● **WHAT YOU NEED TO DO**: Line by line, check the data for the string "margin" and state how many lines have it, nothing more.

● **THE RECORDS**:
********************

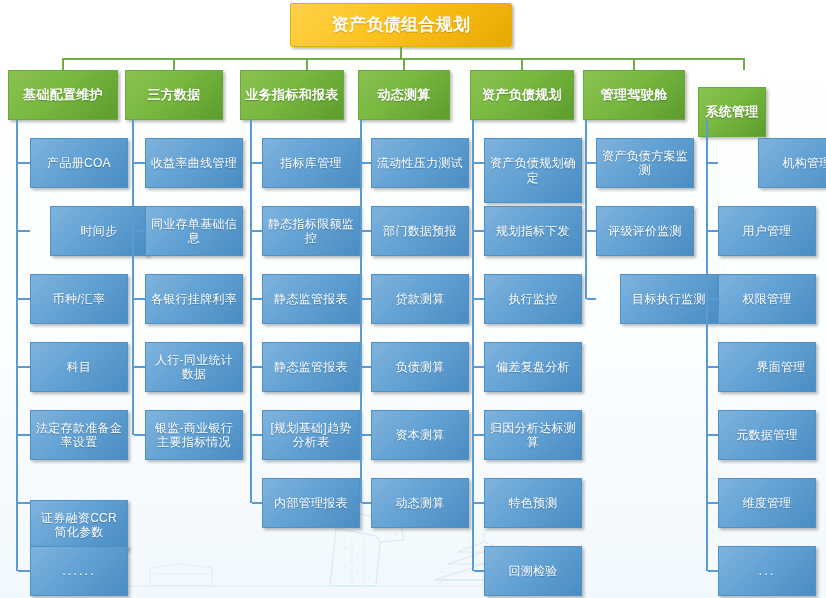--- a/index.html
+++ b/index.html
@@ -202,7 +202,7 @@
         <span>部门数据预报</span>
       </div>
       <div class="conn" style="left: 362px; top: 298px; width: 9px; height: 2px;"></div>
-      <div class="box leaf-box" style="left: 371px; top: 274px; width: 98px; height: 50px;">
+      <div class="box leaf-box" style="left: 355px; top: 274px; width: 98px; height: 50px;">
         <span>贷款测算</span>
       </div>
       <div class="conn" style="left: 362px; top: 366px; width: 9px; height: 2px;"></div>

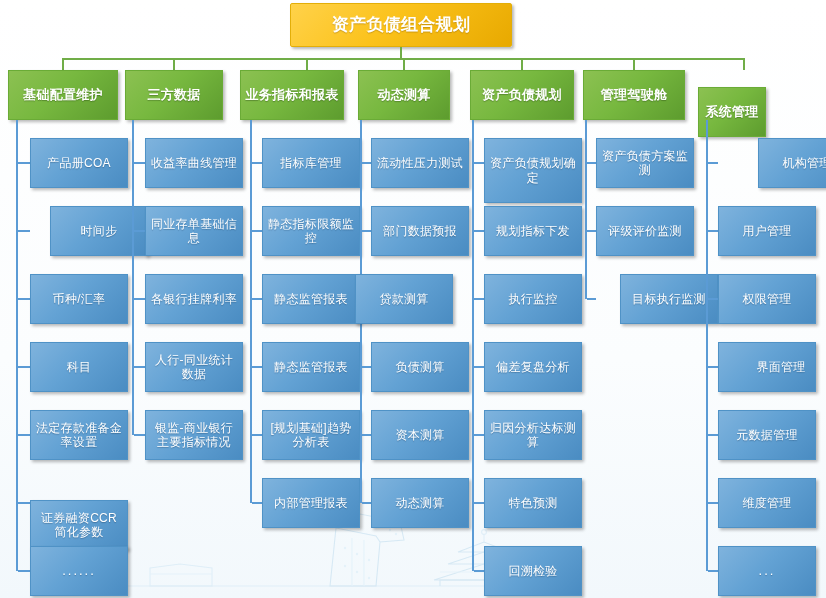--- a/index.html
+++ b/index.html
@@ -264,7 +264,7 @@
         <span>评级评价监测</span>
       </div>
       <div class="conn" style="left: 587px; top: 298px; width: 9px; height: 2px;"></div>
-      <div class="box leaf-box" style="left: 620px; top: 274px; width: 98px; height: 50px;">
+      <div class="box leaf-box" style="left: 596px; top: 274px; width: 98px; height: 50px;">
         <span>目标执行监测</span>
       </div>
       <div class="conn green" style="left: 743px; top: 58px; width: 2px; height: 12px;"></div>

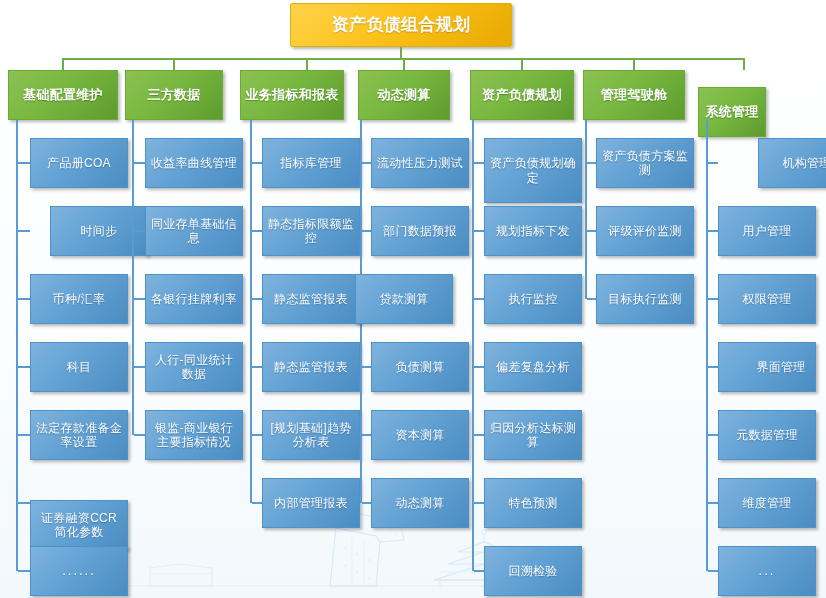--- a/index.html
+++ b/index.html
@@ -127,7 +127,7 @@
         <span>法定存款准备金率设置</span>
       </div>
       <div class="conn" style="left: 18px; top: 502px; width: 12px; height: 2px;"></div>
-      <div class="box leaf-box" style="left: 30px; top: 500px; width: 98px; height: 50px; text-align: center;">
+      <div class="box leaf-box" style="left: 30px; top: 478px; width: 98px; height: 50px; text-align: center;">
         <span>证券融资CCR简化参数</span>
       </div>
       <div class="conn" style="left: 18px; top: 570px; width: 12px; height: 2px;"></div>

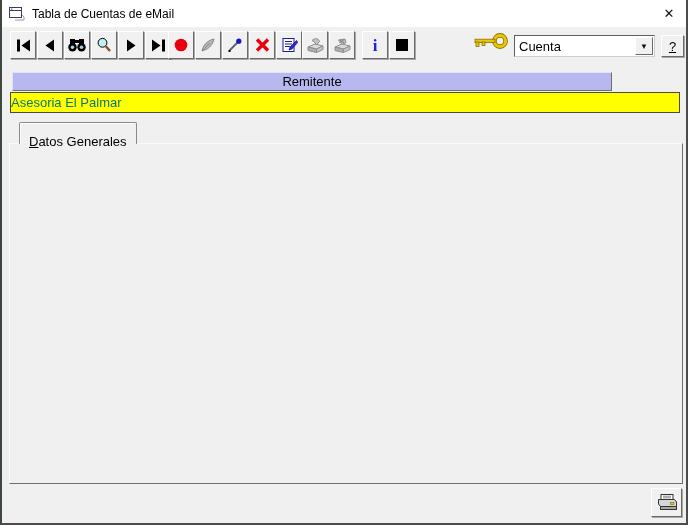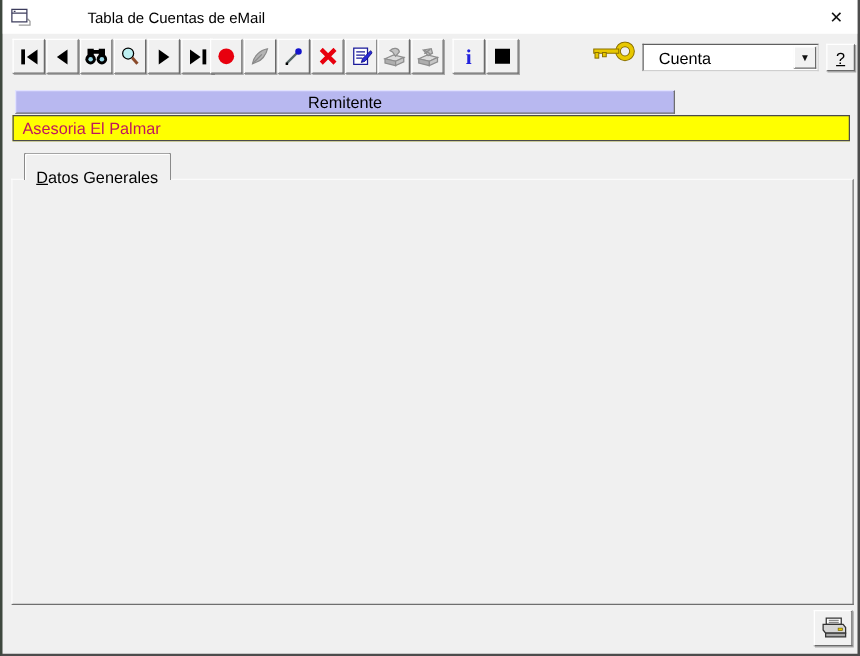--- a/index.html
+++ b/index.html
@@ -11,7 +11,7 @@
     overflow:hidden; font-size:13px; color:#000;
   }
   
-  #titlebar { position:absolute; top:0; left:0; right:0; height:27px; background:#ffffff; display:flex; align-items:center;gap:38px; }
+  #titlebar { position:absolute; top:0; left:0; right:0; height:27px; background:#ffffff; display:flex; align-items:center; }
   #titlebar .app-icon { margin-left:6px; display:flex; }
   #titlebar .title { margin-left:7px; font-size:12px; }
   #titlebar .close { margin-left:auto; width:34px; text-align:center; font-size:13px; color:#111; cursor:default; }

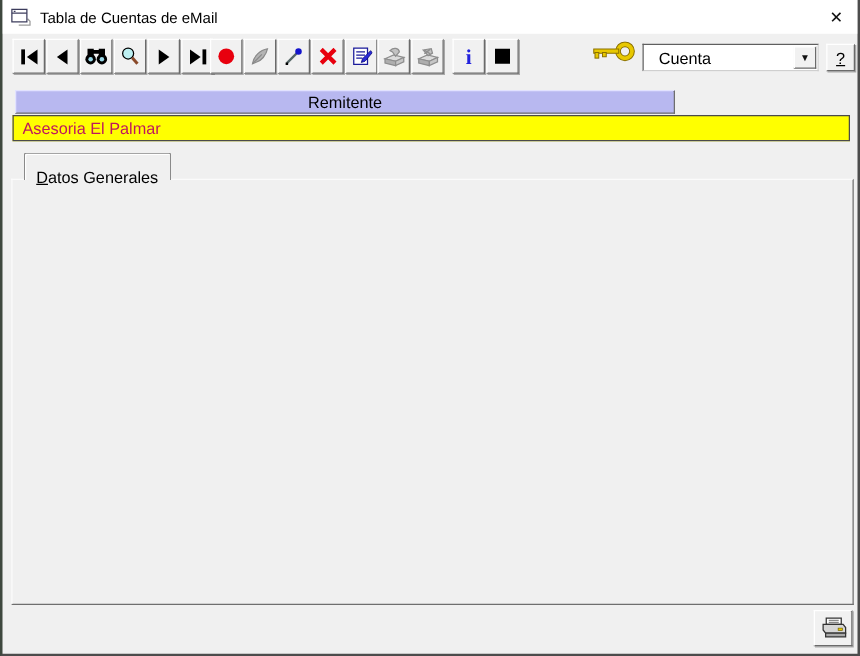--- a/index.html
+++ b/index.html
@@ -28,7 +28,7 @@
   
   #combo { position:absolute; left:512px; top:35px; width:141px; height:22px; background:#fff;
     border:1px solid; border-color:#5f5f5f #cfcfcf #cfcfcf #5f5f5f; display:flex; align-items:center; }
-  #combo .val { flex:1; padding-left:12px; }
+  #combo .val { flex:1; padding-left:4px; }
   #combo .drop { width:18px; height:18px; margin-right:1px; background:#f1f1f1; border:1px solid; border-color:#fff #6a6a6a #6a6a6a #fff;
     display:flex; align-items:center; justify-content:center; font-size:8px; color:#111; }
   #helpbtn { position:absolute; left:659px; top:35px; width:23px; height:22px; background:#f1f1f1;

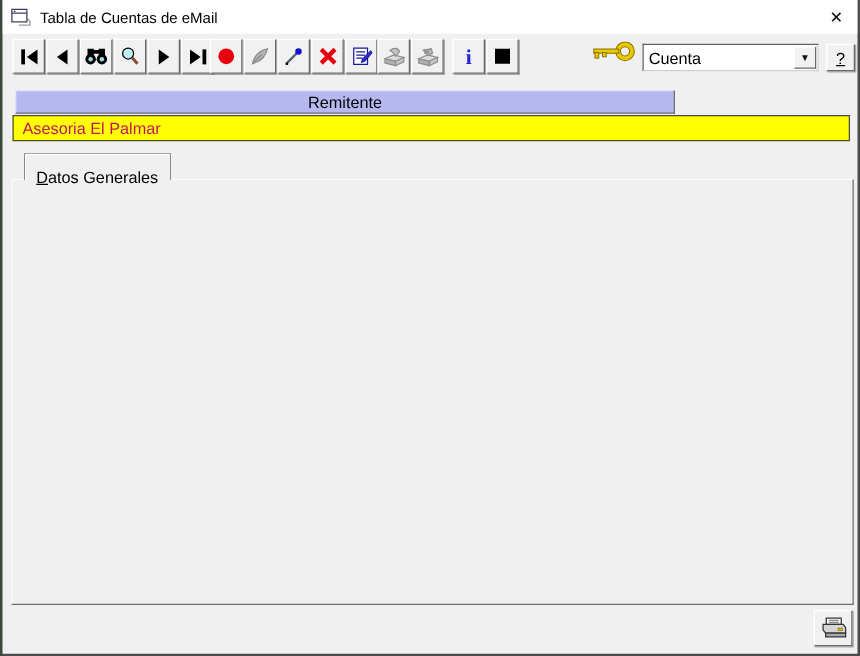--- a/index.html
+++ b/index.html
@@ -231,7 +231,7 @@
   </div>
   <div id="helpbtn">?</div>
 
-  <div class="hdr" style="left:10px; top:72px; width:528px;">Remitente</div>
+  <div class="hdr" style="left:10px; top:72px; width:600px;">Remitente</div>
   <input id="sender-field" class="field" style="left: 8px; top: 92px; width: 670px;" value="Asesoria El Palmar">
 
   <div id="tab">

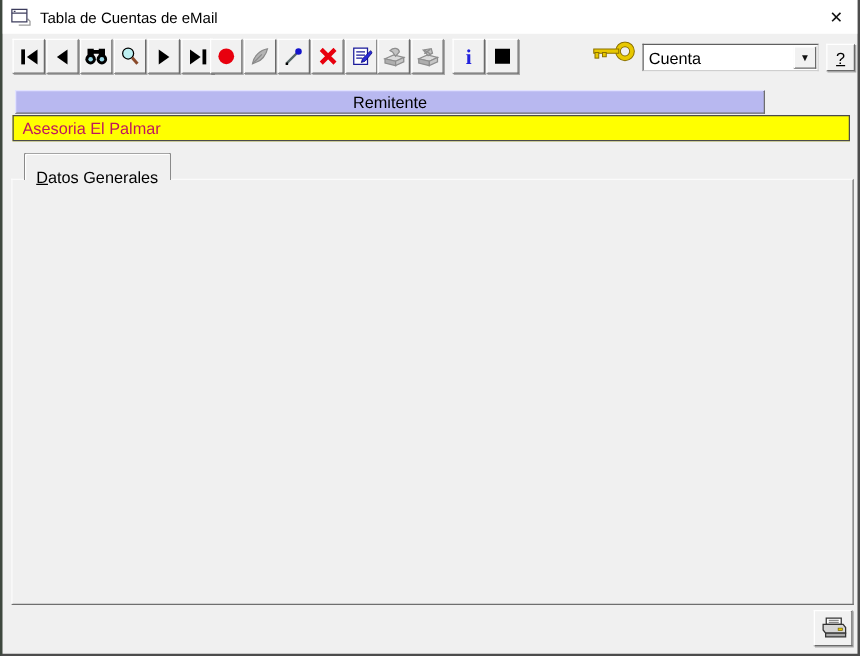--- a/index.html
+++ b/index.html
@@ -39,7 +39,7 @@
     border:1px solid; border-color:#e2e2ff #6e6e6e #6e6e6e #e2e2ff; }
   
   .field { position:absolute; height:21px; background:#fff; border:1px solid; border-color:#5f5f5f #c6c6c6 #c6c6c6 #5f5f5f;
-    font-family:"Liberation Sans", sans-serif; font-size:13px; padding:1px 7px; color:#be185d; }
+    font-family:"Liberation Sans", sans-serif; font-size:13px; padding:1px 0; color:#0f766e; }
   #sender-field { background:#ffff00; border-color:#4a4a4a; }
   
   #tab { position:absolute; left:17px; top:122px; height:22px; padding:8px 9px; background:#f0f0f0;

********************

● **RESULT OF THIS EXERCISE**: 4